Katrin Bernsmann, 41, Gelsenkirchen: "Meine vorherigen beruflichen Stationen waren wunderbar, ich habe viel gelernt, hatte tolle Kollegen und Freude an der Arbeit. Dennoch war ich auch unzufrieden - damit, ständig um die Verlängerung meiner Projektverträge bangen zu müssen, unabhängig von meiner Leistung. Auch nach neun Jahren in dem Beruf hatte sich daran nichts geändert, das lähmte mich.

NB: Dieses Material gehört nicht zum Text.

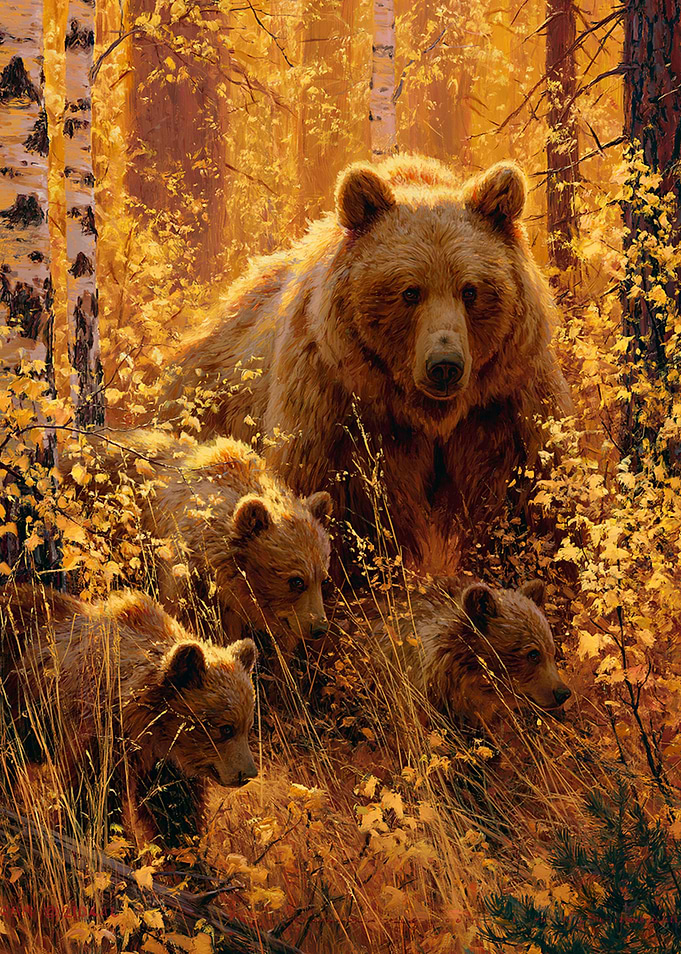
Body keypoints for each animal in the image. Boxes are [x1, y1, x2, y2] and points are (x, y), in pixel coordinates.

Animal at [0, 584, 258, 847]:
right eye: (225, 728)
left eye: (247, 726)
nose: (248, 773)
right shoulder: (99, 731)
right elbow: (90, 792)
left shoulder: (163, 760)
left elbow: (173, 804)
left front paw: (182, 845)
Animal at [157, 153, 571, 570]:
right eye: (410, 292)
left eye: (470, 290)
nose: (444, 365)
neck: (429, 414)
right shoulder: (337, 412)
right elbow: (339, 509)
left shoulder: (504, 403)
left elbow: (527, 504)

Mein neuer Job kam 2014 durch pures Glück und Zufall daher. Erst in Form des Produkts, einer Küchenmaschine, dann als Angebot, diese Maschinen direkt zu vertreiben. Nie hätte ich gedacht, dass das so vielseitig sein kann. Kochvorführungen beim Kunden, Kundenservice, Moderation von Kochkursen, Ausbildung und Coaching neuer Mitarbeiter, Aufbau des Teams. Ich bin selbständig, das heißt, ich habe meinen Erfolg selbst in der Hand. Das ist für meine Motivation entscheidend: zu spüren, wie leicht sich die Erfolge einstellen, wenn ich tun darf, was ich besonders gut kann und wofür ich brenne.

In der Firma, für die ich arbeite, werden die Arme weit ausgebreitet für jemanden, der fleißig neue Ziele in Angriff nimmt. Wer mehr will, bekommt maßgeschneiderte Unterstützung: Coaching, Weiterbildung und Motivation. Und so ganz nebenbei kann ich mir meine Zeit flexibel einteilen - ideal für eine zweifache Mutter.

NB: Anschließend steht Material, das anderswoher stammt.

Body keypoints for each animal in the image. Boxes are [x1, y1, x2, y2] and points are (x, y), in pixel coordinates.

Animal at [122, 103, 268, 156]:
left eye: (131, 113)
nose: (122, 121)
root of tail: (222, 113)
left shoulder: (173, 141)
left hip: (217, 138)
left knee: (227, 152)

Als Teamleiterin wurde ich neun Monate geschult. Lebenslanges Lernen bleibt wichtig für meinen Job. Wer so flexibel agieren muss und so viele unterschiedliche Aufgaben erfüllen will, tut gut daran, in Bewegung zu bleiben. Dabei hilft mir mein alter Beruf sehr: Kommunikation, schriftlich wie mündlich, ist immens wichtig, und die Aufmerksamkeit anderer Menschen wecken zu können, hilft mir ebenfalls. Vorher etwas ganz anderes getan zu haben, macht einen außerdem gelassener und souveräner im Umgang mit Herausforderungen.

Selbständigkeit bringt allerdings eine neue Art der Selbstorganisation mit sich, auf die ich mich erst einstellen musste, vor allem beim Thema Versicherung und Steuern. Aber das habe ich gern in Kauf genommen, auch wenn das sicher nie der Lieblingsaspekt meiner Arbeit werden wird."